Give back all of the data exactly as it appears here.

=== Begin Enclosure ===

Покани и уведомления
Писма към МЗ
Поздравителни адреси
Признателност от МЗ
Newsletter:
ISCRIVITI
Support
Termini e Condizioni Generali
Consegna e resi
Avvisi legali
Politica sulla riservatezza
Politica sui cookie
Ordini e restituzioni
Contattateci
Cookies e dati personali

=== End Enclosure ===

- PROBLEM SOLUTION:
Покани и уведомления
Писма към МЗ
Поздравителни адреси
Признателност от МЗ
Newsletter:
ISCRIVITI
Support
Termini e Condizioni Generali
Consegna e resi
Avvisi legali
Politica sulla riservatezza
Politica sui cookie
Ordini e restituzioni
Contattateci
Cookies e dati personali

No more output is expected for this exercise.